Though it’s a work of fiction, Memento Park draws heavily on my relationship with my father. He wasn’t the most demonstrative or talkative of men, but later in his life he opened up more about his youth in Hungary and his time in the war. When he was in hospital, during the last weeks of his life in 2009, I asked him about where he’d grown up, and he mentioned the name of his street, which was named after a famous Hungarian painter, Bertalan Székely. (“Convergences infect this tale,” my narrator warns.) He didn’t know at the time that I was writing an art-themed novel that included him; it was another of those accidents (or convergences) that suggests that you’re on the right track.

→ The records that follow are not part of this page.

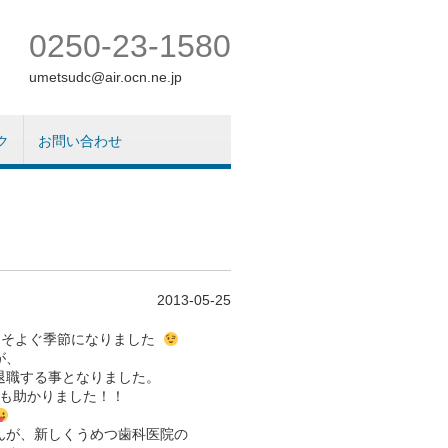
0250-23-1580
umetsudc@air.ocn.ne.jp
ク
お問い合わせ
2013-05-25
にそよぐ季節になりました
が、
退職する事となりました。
も助かりました！！
んが、新しくうめつ歯科医院の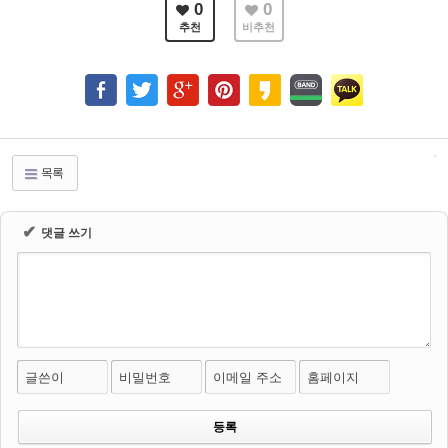
0
0
추천
비추천
목록
✔
댓글 쓰기
글쓴이
비밀번호
이메일 주소
홈페이지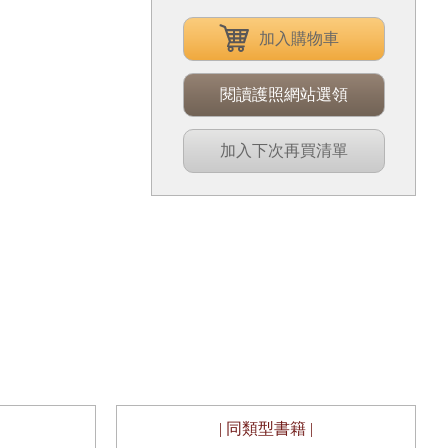
加入購物車
閱讀護照網站選領
加入下次再買清單
| 同類型書籍 |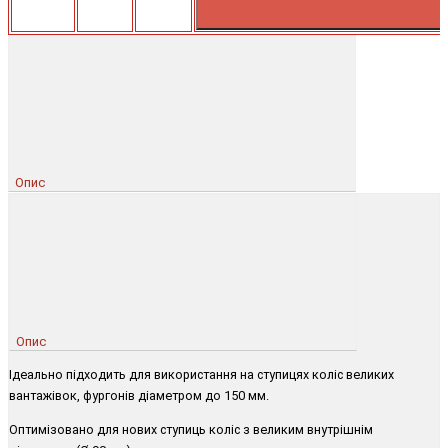
Опис
Опис
Ідеально підходить для використання на ступицях коліс великих
вантажівок, фургонів діаметром до 150 мм.
Оптимізовано для нових ступиць коліс з великим внутрішнім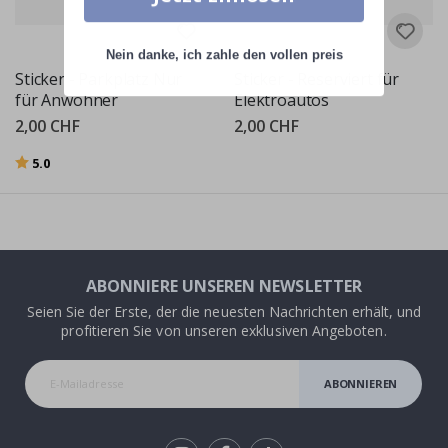
Nein danke, ich zahle den vollen preis
Sticker - Parkplatz Nur
Sticker - Reserviert für
für Anwohner
Elektroautos
2,00 CHF
2,00 CHF
Bewertung:
von 5 Sternen
5.0
ABONNIERE UNSEREN NEWSLETTER
Seien Sie der Erste, der die neuesten Nachrichten erhält, und
profitieren Sie von unseren exklusiven Angeboten.
ABONNIEREN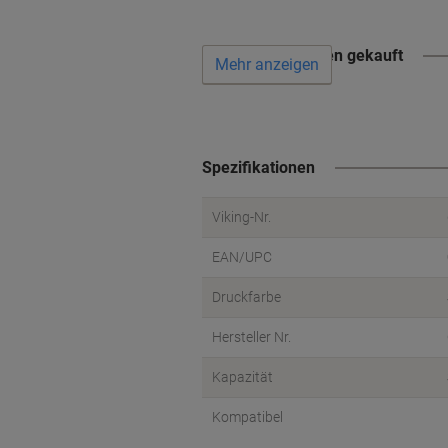
Wird oft zusammen gekauft
Mehr anzeigen
Spezifikationen
Viking-Nr.
EAN/UPC
Druckfarbe
Hersteller Nr.
Kapazität
Kompatibel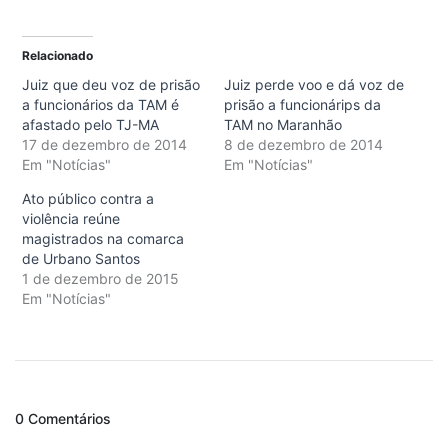
Relacionado
Juiz que deu voz de prisão
Juiz perde voo e dá voz de
a funcionários da TAM é
prisão a funcionárips da
afastado pelo TJ-MA
TAM no Maranhão
17 de dezembro de 2014
8 de dezembro de 2014
Em "Notícias"
Em "Notícias"
Ato público contra a
violência reúne
magistrados na comarca
de Urbano Santos
1 de dezembro de 2015
Em "Notícias"
0 Comentários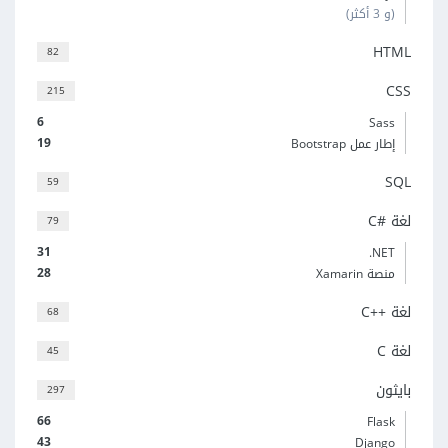
(و 3 أكثر)
HTML
82
CSS
215
6
Sass
19
إطار عمل Bootstrap
SQL
59
لغة C#‎
79
31
‎.NET
28
منصة Xamarin
لغة C++‎
68
لغة C
45
بايثون
297
66
Flask
43
Django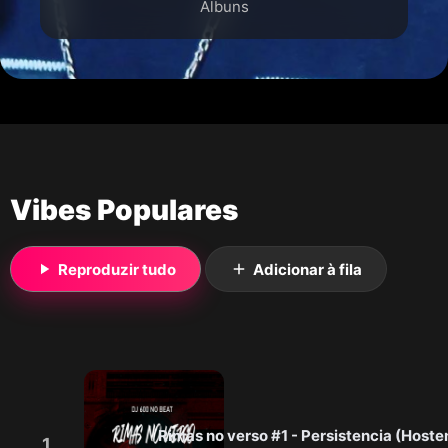
Álbuns
Vibes Populares
Reproduzir tudo
Adicionar à fila
1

A few years later, I went back to Budapest and visited his apartment on that street. I also spent an afternoon at the Hungarian National Gallery to look at their collection of Székely’s paintings. (Both scenes occur, in fictionalized form, in the novel.) Given my devotion to modernism, I was largely unmoved by his work, which seemed conventional and mannered. In the novel, I compare his handling of nudity and eroticism (as in Leda, and others) unfavorably with Matisse’s earlier nude. But I was struck by his self-portrait, which was almost shockingly handsome. Of course, these are usually idealized selves (though compare it with Kirchner’s shattered self-view), and since I couldn’t find any photos, I’m unsure how true to life the image really is. But I was moved by the romantic, confident tone of the portrait, and it made me like him just a little more.